Saturday, January 7, 2006

It isn’t very politically correct to be a pro-war Democrat these days — just ask Sen. Joseph Lieberman of Connecticut, who recently came under fire for opposing withdrawal of our troops.

The former Democratic vice-presidential nominee has taken hits from both House Leader Nancy Pelosi and Senate Minority Leader Harry Reid, who have openly chastised the Connecticut legislator for saying “we need to finish the job.”

Virulent opposition to the war, accented with anti-American sentiment has prevailed at the very heart of the Democratic Party in the last two years. Democratic National Committee Chairman Howard Dean recently said, “The idea we’re going to win this war is an idea that is unfortunately just plain wrong,” while former President Clinton called the war a “big mistake.” Former presidential nominee John Kerry recently claimed American soldiers were “going into the homes of Iraqis in the dead of night, terrorizing kids and children.”

It’s more than clear to Americans and the world that the Democratic Party leadership views the war in Iraq as both hopeless and without value.

That’s quite a change since the legendary days of President John F. Kennedy, whose nerves of steel single-handedly pushed America to victory during her coldest war against communism. One has to wonder what would have happened on the 13th day of the Cuban Missile Crisis had the current Democratic leadership occupied the White House then.

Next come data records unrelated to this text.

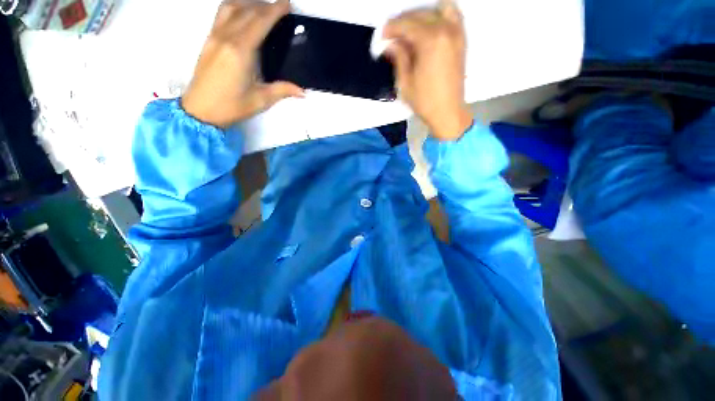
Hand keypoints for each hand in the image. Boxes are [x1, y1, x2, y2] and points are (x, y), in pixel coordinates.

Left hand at [181, 0, 303, 127]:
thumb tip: (303, 91)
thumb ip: (282, 91)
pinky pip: (221, 14)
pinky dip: (234, 7)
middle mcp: (226, 37)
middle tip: (279, 7)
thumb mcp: (261, 100)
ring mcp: (214, 36)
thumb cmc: (232, 106)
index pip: (259, 22)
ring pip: (231, 7)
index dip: (274, 10)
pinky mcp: (208, 39)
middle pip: (247, 10)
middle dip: (265, 5)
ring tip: (261, 7)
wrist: (200, 110)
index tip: (287, 3)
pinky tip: (243, 14)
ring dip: (248, 2)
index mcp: (240, 52)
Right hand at [384, 0, 472, 140]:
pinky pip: (452, 15)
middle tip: (392, 35)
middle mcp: (446, 30)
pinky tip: (428, 29)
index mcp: (430, 41)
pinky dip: (438, 15)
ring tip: (410, 30)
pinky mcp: (462, 40)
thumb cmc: (424, 102)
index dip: (391, 28)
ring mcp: (457, 33)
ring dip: (422, 15)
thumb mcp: (405, 83)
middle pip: (421, 13)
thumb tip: (390, 44)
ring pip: (438, 8)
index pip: (406, 24)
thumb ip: (398, 58)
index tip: (382, 36)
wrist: (448, 112)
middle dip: (403, 21)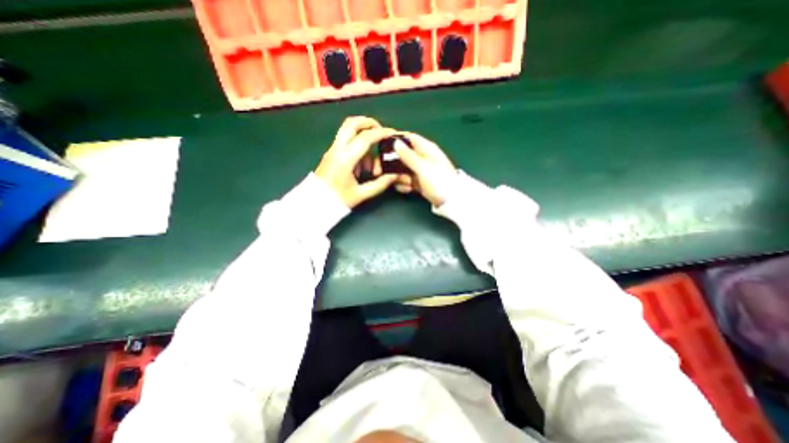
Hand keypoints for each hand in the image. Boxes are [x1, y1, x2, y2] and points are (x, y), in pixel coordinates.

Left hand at [317, 116, 397, 206]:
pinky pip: (346, 141)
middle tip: (381, 132)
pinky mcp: (331, 153)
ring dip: (363, 138)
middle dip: (369, 123)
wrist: (314, 203)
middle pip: (352, 123)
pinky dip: (357, 146)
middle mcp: (338, 149)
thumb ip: (380, 184)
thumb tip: (395, 176)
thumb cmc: (337, 199)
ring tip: (370, 163)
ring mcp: (333, 149)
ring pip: (348, 131)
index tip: (393, 134)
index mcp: (345, 158)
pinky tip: (361, 166)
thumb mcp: (361, 194)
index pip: (365, 138)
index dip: (381, 133)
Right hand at [392, 132, 458, 204]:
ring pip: (402, 169)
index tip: (382, 146)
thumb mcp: (423, 167)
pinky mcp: (419, 182)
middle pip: (403, 154)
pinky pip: (406, 180)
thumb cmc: (439, 181)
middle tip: (385, 171)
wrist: (450, 201)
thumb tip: (396, 142)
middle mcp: (422, 157)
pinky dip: (404, 185)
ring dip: (400, 177)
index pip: (409, 138)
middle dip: (394, 163)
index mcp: (426, 149)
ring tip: (407, 183)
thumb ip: (408, 155)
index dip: (396, 139)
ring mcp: (420, 170)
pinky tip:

Amidst repeated cries for American withdrawal, only one Democrat has echoed the hawkish courage of Kennedy — Mr. Lieberman. In a recent op-ed piece for the Wall Street Journal, Mr. Lieberman wrote, “What a colossal mistake it would be for America’s bipartisan political leadership to choose this moment in history to lose its will and, in the famous phrase, to seize defeat from the jaws of victory.” In a later press conference, Mr. Lieberman admonished fellow Democrats to acknowledge President Bush’s position as commander in chief and not “undermine presidential credibility at our nation’s peril.”

In response, a senior Senate Democratic aide said of Mr. Lieberman to The Washington Post that “everything he does is seen as advancing his own self-interest, instead of the Democratic interest.” The aide added the discontent in Democratic chambers over Mr. Lieberman was “widespread.”

Liberal advocacy groups such as Democracy for America and are considering supporting a challenger against Mr. Lieberman in the primary. Former Connecticut Gov. Lowell Weicker has considered running as an independent against him.

Apparently, the old adage is true that no good deed goes unpunished. After all, to those liberals and nonpartisan voters who oppose this new breed of antiwar fanaticism, Mr. Lieberman is seen as the last hope the Democratic Party will once again fight as it once fought best for — democracy.

Former Presidents Franklin Roosevelt and Kennedy knew promoting democracy abroad was as important as preserving it domestically. From fighting communism, fascism, imperialism and genocide, the Democratic Party has always championed the rights of those oppressed in foreign countries. Even President Bill Clinton sent troops to Bosnia to quell ethnic cleansing and signed the Iraq Liberation Act in 1998. For some reason, that flair for liberation seems to have been dampened by the death toll in the Middle East.

Nonetheless, there have been great strides in Iraq. More than 600 health-care facilities have been equipped and 2,500 schools renovated. American forces have vaccinated more than 3.2 million children and 700,000 pregnant women since the 2003 liberation. More than 77,000 public works jobs have been created for Iraqis through public projects. And 80 banks have become operational. Iraq even has a new constitution that mandates at least a quarter of its legislators be women.

Americans should be proud of all this, considering the kind of torture and oppression Iraqis previously endured under Saddam Hussein’s regime.

As Mr. Lieberman wrote in the Journal, “None of these remarkable changes would have happened without the coalition forces led by the U.S…. The leaders of Iraq’s duly elected government understand this…. The question is whether the American people and enough of their representatives in Congress from both parties understand this.”

Mr. Lieberman understands this. His peers need to understand it, too. Some of us in the Democratic Party support this war and respect our president, and we would like to come home.

Jeffrey Scott Shapiro is an investigative journalist and recent graduate from the University of Florida School of Law. He was an intern to Sen. John F. Kerry’s Democratic presidential legal team and in the Clinton White House.